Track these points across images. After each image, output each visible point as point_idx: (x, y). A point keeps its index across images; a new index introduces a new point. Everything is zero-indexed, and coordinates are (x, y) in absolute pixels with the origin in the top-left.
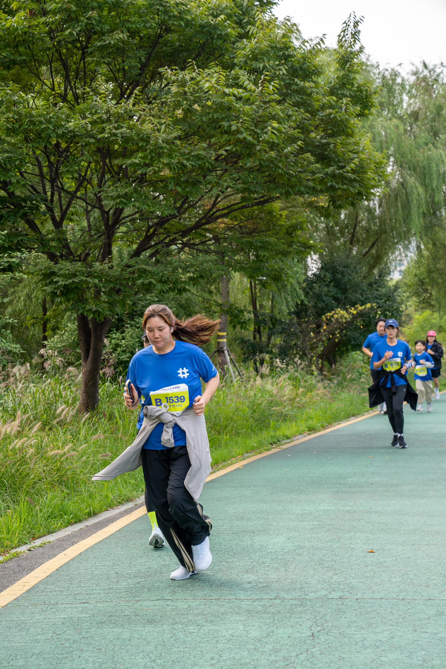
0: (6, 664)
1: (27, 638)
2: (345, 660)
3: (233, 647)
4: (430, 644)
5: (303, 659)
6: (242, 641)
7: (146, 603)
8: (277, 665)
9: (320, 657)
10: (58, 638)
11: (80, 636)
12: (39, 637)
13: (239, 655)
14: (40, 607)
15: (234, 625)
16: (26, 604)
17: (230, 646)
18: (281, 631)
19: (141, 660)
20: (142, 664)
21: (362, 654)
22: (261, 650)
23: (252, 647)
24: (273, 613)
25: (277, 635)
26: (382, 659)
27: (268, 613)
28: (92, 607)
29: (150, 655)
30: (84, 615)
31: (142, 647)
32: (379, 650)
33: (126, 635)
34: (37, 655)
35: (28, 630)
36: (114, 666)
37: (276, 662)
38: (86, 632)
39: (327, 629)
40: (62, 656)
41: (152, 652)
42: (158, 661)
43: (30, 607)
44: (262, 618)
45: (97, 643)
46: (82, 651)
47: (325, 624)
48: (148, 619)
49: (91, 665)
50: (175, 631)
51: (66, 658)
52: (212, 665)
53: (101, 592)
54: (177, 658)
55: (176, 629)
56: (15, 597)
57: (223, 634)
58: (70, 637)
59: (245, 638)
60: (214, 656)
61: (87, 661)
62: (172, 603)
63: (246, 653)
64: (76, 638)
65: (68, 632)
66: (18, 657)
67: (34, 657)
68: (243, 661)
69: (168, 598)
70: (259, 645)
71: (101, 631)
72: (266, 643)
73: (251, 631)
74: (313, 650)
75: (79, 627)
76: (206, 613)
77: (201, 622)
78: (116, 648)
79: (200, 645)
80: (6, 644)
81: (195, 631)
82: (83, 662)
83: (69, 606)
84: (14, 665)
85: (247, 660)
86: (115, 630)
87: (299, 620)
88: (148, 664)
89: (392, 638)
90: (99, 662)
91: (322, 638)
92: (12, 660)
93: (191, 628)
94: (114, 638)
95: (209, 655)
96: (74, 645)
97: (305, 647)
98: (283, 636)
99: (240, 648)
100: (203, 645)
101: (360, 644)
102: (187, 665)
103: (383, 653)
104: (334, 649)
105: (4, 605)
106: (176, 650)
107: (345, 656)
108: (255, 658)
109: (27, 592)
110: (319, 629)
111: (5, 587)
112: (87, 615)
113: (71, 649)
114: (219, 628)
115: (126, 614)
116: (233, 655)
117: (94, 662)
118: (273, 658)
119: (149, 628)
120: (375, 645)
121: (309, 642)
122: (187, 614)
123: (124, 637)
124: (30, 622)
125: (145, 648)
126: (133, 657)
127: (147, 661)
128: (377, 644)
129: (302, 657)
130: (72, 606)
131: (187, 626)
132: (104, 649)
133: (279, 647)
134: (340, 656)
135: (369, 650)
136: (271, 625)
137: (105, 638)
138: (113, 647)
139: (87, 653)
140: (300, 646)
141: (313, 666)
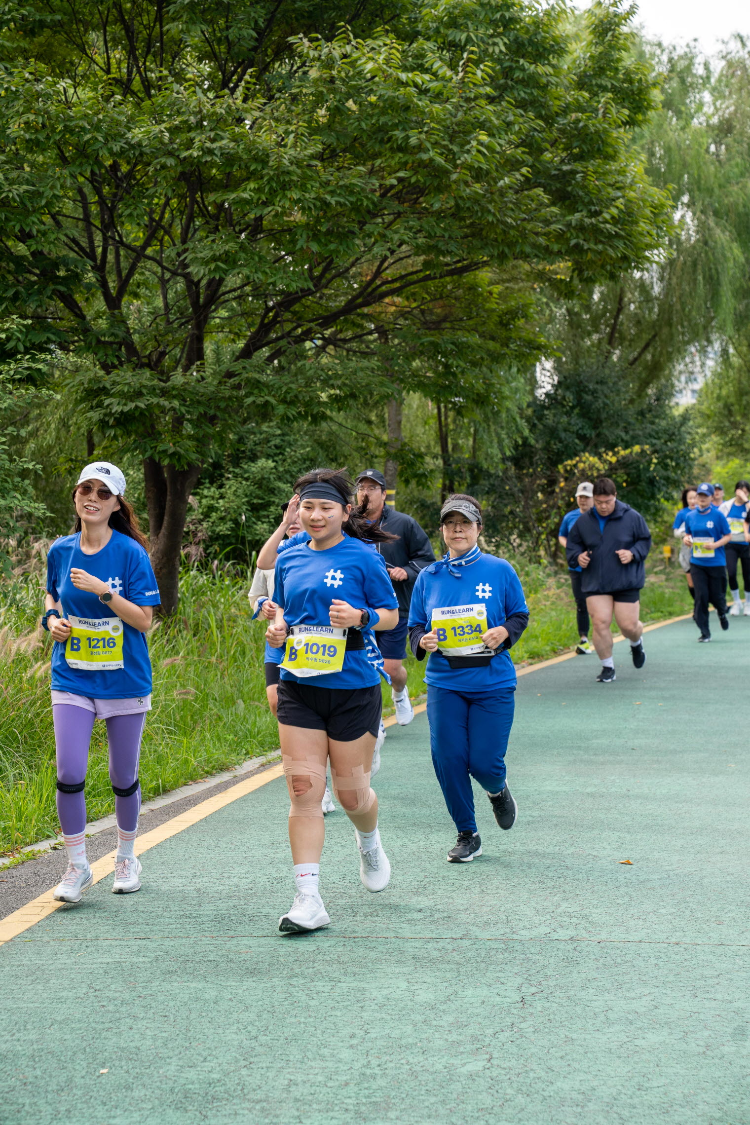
0: (8, 1037)
1: (45, 995)
2: (576, 1043)
3: (389, 1017)
4: (718, 1019)
5: (505, 1040)
6: (403, 1008)
7: (245, 941)
8: (461, 1049)
9: (533, 1038)
10: (96, 996)
11: (134, 994)
12: (64, 994)
13: (398, 1032)
14: (69, 943)
15: (391, 981)
16: (46, 939)
17: (384, 1015)
18: (469, 992)
19: (234, 1036)
20: (235, 1043)
21: (604, 1034)
22: (434, 1023)
23: (421, 1018)
24: (458, 963)
25: (462, 998)
26: (637, 1042)
27: (449, 962)
28: (155, 945)
29: (249, 1028)
30: (141, 959)
31: (235, 1015)
32: (633, 1027)
33: (211, 994)
34: (60, 1023)
35: (48, 982)
36: (187, 1045)
37: (459, 1043)
38: (143, 988)
39: (547, 991)
40: (102, 1026)
41: (252, 1023)
42: (263, 1039)
43: (52, 943)
44: (439, 970)
45: (162, 1007)
46: (135, 1018)
47: (544, 983)
48: (247, 969)
49: (149, 1042)
50: (292, 989)
51: (108, 1029)
52: (352, 1046)
53: (172, 921)
54: (294, 1035)
55: (294, 986)
56: (27, 926)
57: (373, 996)
58: (117, 995)
59: (409, 1003)
60: (357, 1031)
61: (143, 1036)
63: (410, 1027)
64: (127, 996)
65: (113, 986)
66: (29, 1026)
67: (56, 1026)
68: (403, 1042)
70: (432, 1016)
71: (169, 987)
72: (444, 1011)
73: (420, 992)
74: (522, 1025)
75: (132, 979)
76: (345, 960)
77: (336, 975)
78: (193, 1016)
79: (333, 1013)
80: (10, 1004)
81: (326, 989)
82: (136, 1036)
83: (117, 943)
84: (22, 1039)
85: (410, 1040)
86: (193, 985)
87: (500, 975)
88: (245, 1042)
89: (656, 1007)
90: (162, 1037)
91: (539, 1006)
92: (19, 1031)
93: (319, 985)
94: (190, 999)
95: (348, 1031)
96: (123, 1009)
97: (509, 1020)
98: (472, 1000)
99: (399, 1019)
100: (339, 1014)
101: (602, 1017)
102: (309, 1046)
103: (640, 1032)
104: (557, 1025)
105: (8, 938)
106: (293, 1020)
107: (575, 1036)
108: (424, 1036)
109: (47, 918)
110: (533, 990)
111: (11, 910)
112: (147, 959)
113: (118, 1015)
114: (366, 986)
115: (212, 958)
116: (387, 1031)
117: (154, 1038)
118: (454, 1037)
119: (249, 983)
120: (627, 1019)
121: (515, 1011)
122: (314, 961)
123: (207, 996)
124: (51, 967)
125: (241, 1016)
126: (221, 1031)
127: (243, 1037)
128: (630, 1017)
129: (503, 1037)
130: (122, 943)
131: (312, 980)
132: (172, 1017)
133: (464, 1019)
134: (566, 1037)
135: (617, 1028)
136: (453, 982)
137: (175, 998)
138: (188, 1013)
139: (144, 1022)
140: (501, 1018)
141: (521, 1051)
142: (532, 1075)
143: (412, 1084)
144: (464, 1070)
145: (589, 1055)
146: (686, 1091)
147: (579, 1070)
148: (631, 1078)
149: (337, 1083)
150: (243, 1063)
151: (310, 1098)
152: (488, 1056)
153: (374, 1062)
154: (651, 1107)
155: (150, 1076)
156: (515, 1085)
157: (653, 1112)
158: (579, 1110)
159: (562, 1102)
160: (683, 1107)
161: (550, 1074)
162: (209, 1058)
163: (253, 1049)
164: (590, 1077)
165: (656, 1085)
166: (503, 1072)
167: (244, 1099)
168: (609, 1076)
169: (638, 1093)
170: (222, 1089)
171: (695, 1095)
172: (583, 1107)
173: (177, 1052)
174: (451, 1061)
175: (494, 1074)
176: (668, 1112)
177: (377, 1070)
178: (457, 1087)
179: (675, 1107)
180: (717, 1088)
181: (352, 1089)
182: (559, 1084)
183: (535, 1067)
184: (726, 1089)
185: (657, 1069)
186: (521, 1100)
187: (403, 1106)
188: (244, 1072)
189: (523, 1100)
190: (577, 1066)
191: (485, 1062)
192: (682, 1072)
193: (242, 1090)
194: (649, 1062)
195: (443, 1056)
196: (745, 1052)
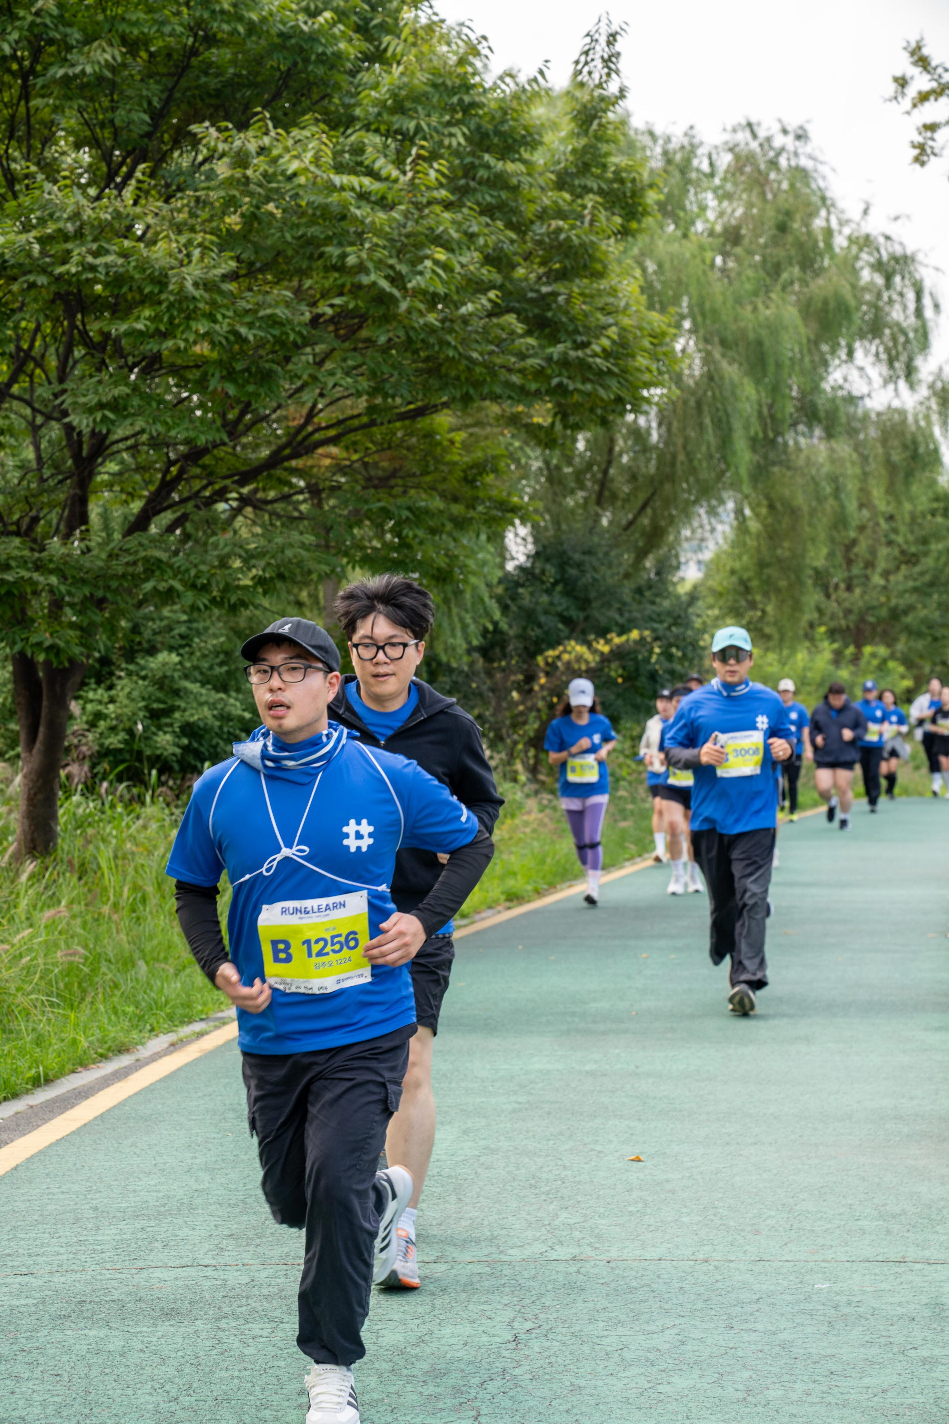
2: (584, 1392)
4: (760, 1355)
5: (495, 1391)
7: (158, 1273)
8: (441, 1405)
9: (530, 1387)
11: (15, 1347)
18: (448, 1330)
19: (147, 1398)
20: (150, 1407)
21: (619, 1379)
22: (405, 1372)
23: (385, 1366)
24: (433, 1294)
25: (439, 1339)
26: (660, 1388)
28: (40, 1283)
29: (167, 1388)
30: (23, 1302)
31: (148, 1371)
32: (655, 1369)
33: (116, 1344)
36: (87, 1411)
37: (437, 1397)
38: (27, 1338)
39: (545, 1327)
41: (170, 1380)
42: (185, 1400)
45: (52, 1363)
46: (18, 1378)
47: (541, 1316)
48: (162, 1309)
49: (37, 1410)
50: (221, 1334)
53: (62, 1250)
54: (225, 1393)
55: (224, 1330)
61: (29, 1403)
62: (215, 1274)
63: (374, 1378)
64: (6, 1350)
69: (207, 1262)
70: (402, 1363)
71: (60, 1336)
72: (416, 1356)
73: (385, 1332)
74: (517, 1371)
75: (12, 1328)
77: (277, 1313)
78: (94, 1373)
79: (276, 1363)
81: (265, 1333)
82: (20, 1403)
85: (375, 1396)
86: (91, 1333)
87: (485, 1307)
88: (162, 1405)
89: (683, 1343)
90: (54, 1403)
91: (536, 1345)
93: (256, 1328)
94: (88, 1351)
95: (294, 1386)
96: (2, 1367)
97: (499, 1365)
98: (451, 1341)
100: (282, 1364)
101: (616, 1358)
102: (246, 1408)
103: (664, 1375)
104: (560, 1369)
106: (224, 1374)
107: (582, 1383)
108: (392, 1389)
110: (529, 1325)
112: (30, 1301)
115: (115, 1297)
117: (44, 1404)
118: (430, 1389)
119: (165, 1327)
120: (647, 1360)
122: (248, 1297)
123: (111, 1347)
125: (156, 1371)
126: (130, 1392)
127: (160, 1399)
128: (651, 1357)
129: (492, 1387)
131: (247, 1321)
132: (66, 1375)
133: (443, 1366)
134: (572, 1384)
135: (635, 1371)
136: (427, 1318)
137: (69, 1351)
138: (86, 1370)
139: (30, 1384)
140: (490, 1363)
141: (515, 1407)
145: (601, 1407)
152: (474, 1413)
163: (173, 1413)
173: (74, 1421)
194: (677, 1413)
195: (417, 1415)
196: (794, 1397)
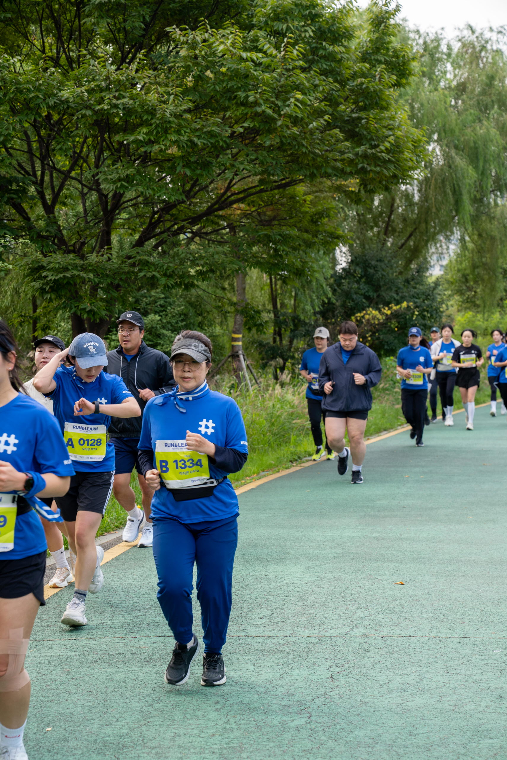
2: (368, 705)
3: (241, 690)
4: (463, 687)
5: (320, 704)
6: (251, 684)
7: (144, 640)
8: (291, 710)
9: (338, 702)
10: (43, 679)
11: (69, 677)
13: (247, 699)
15: (243, 665)
17: (238, 688)
18: (295, 672)
19: (137, 704)
20: (138, 709)
21: (386, 698)
22: (272, 693)
23: (262, 690)
24: (288, 653)
25: (291, 676)
26: (408, 704)
27: (282, 652)
28: (83, 644)
29: (147, 699)
30: (73, 654)
31: (137, 690)
32: (406, 693)
33: (121, 676)
37: (289, 707)
38: (75, 672)
39: (348, 671)
40: (47, 699)
41: (149, 695)
42: (156, 706)
44: (275, 657)
45: (88, 685)
46: (70, 693)
47: (346, 665)
48: (145, 659)
49: (79, 709)
51: (51, 701)
52: (217, 710)
53: (94, 627)
54: (178, 702)
57: (231, 676)
58: (57, 677)
59: (256, 680)
60: (219, 699)
61: (75, 705)
63: (256, 696)
64: (64, 678)
65: (54, 672)
68: (251, 706)
70: (271, 688)
71: (92, 672)
72: (278, 685)
73: (262, 672)
74: (332, 694)
75: (67, 667)
78: (109, 691)
82: (71, 705)
83: (57, 642)
85: (256, 705)
86: (109, 670)
87: (316, 660)
88: (144, 708)
89: (421, 680)
90: (88, 706)
91: (342, 680)
93: (194, 669)
94: (107, 679)
95: (214, 699)
96: (62, 687)
97: (322, 690)
98: (297, 677)
99: (249, 691)
101: (385, 687)
102: (188, 710)
103: (410, 697)
104: (355, 693)
107: (367, 700)
108: (266, 702)
110: (339, 670)
112: (77, 653)
113: (58, 691)
115: (121, 652)
116: (240, 699)
117: (83, 706)
118: (285, 702)
119: (147, 668)
120: (402, 688)
121: (326, 684)
123: (118, 678)
125: (141, 691)
126: (128, 701)
128: (404, 687)
129: (318, 702)
130: (60, 642)
132: (94, 692)
133: (293, 690)
134: (361, 701)
135: (395, 694)
136: (285, 665)
137: (96, 680)
138: (105, 689)
139: (76, 696)
140: (317, 689)
141: (331, 711)
142: (338, 727)
143: (258, 734)
144: (293, 724)
145: (376, 713)
146: (441, 736)
147: (370, 723)
148: (405, 728)
149: (207, 735)
150: (143, 722)
151: (189, 745)
152: (308, 715)
153: (232, 720)
154: (418, 747)
155: (81, 732)
156: (327, 734)
157: (420, 750)
158: (370, 750)
159: (359, 744)
160: (439, 746)
161: (351, 726)
162: (120, 719)
163: (150, 713)
164: (377, 727)
165: (421, 732)
166: (319, 725)
167: (144, 747)
168: (390, 726)
169: (410, 737)
170: (129, 740)
171: (448, 738)
172: (372, 748)
173: (98, 715)
174: (284, 719)
175: (313, 727)
176: (429, 750)
177: (234, 726)
178: (288, 736)
179: (434, 747)
180: (462, 733)
181: (217, 738)
182: (356, 733)
183: (340, 721)
184: (468, 734)
185: (422, 721)
186: (331, 743)
187: (252, 749)
188: (144, 728)
189: (332, 744)
190: (369, 721)
191: (306, 719)
192: (439, 723)
193: (143, 740)
194: (417, 717)
195: (278, 715)
196: (481, 709)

__________________________________________________

* **WHAT THE TASK ASKS**
Print only what lies in the material above starting at the line with "155: (150, 1076)" and ending at the line with "195: (443, 1056)", every line exactly as given.

* **SOLUTION TO THE EXERCISE**
155: (150, 1076)
156: (515, 1085)
157: (653, 1112)
158: (579, 1110)
159: (562, 1102)
160: (683, 1107)
161: (550, 1074)
162: (209, 1058)
163: (253, 1049)
164: (590, 1077)
165: (656, 1085)
166: (503, 1072)
167: (244, 1099)
168: (609, 1076)
169: (638, 1093)
170: (222, 1089)
171: (695, 1095)
172: (583, 1107)
173: (177, 1052)
174: (451, 1061)
175: (494, 1074)
176: (668, 1112)
177: (377, 1070)
178: (457, 1087)
179: (675, 1107)
180: (717, 1088)
181: (352, 1089)
182: (559, 1084)
183: (535, 1067)
184: (726, 1089)
185: (657, 1069)
186: (521, 1100)
187: (403, 1106)
188: (244, 1072)
189: (523, 1100)
190: (577, 1066)
191: (485, 1062)
192: (682, 1072)
193: (242, 1090)
194: (649, 1062)
195: (443, 1056)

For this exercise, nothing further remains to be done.